*** Exercise inputs ***

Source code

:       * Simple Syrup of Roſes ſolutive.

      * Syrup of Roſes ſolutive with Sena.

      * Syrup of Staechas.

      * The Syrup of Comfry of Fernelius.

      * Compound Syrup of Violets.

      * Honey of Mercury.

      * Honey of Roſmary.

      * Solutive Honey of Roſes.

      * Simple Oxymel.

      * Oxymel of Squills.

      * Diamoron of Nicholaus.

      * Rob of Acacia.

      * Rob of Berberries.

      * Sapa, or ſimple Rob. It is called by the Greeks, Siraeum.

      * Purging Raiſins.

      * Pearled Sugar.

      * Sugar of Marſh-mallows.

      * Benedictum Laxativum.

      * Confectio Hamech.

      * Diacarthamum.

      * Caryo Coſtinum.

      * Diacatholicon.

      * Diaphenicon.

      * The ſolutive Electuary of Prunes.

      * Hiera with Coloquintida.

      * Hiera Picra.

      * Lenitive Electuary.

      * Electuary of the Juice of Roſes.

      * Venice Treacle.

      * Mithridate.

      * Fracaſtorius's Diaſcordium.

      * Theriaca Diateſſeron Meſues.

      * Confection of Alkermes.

*** End of Exercise inputs ***

> What the task asks
Locate each line in the listing above that contains the word "Honey" and copy those lines.

> Expected answer
      * Honey of Mercury.
      * Honey of Roſmary.
      * Solutive Honey of Roſes.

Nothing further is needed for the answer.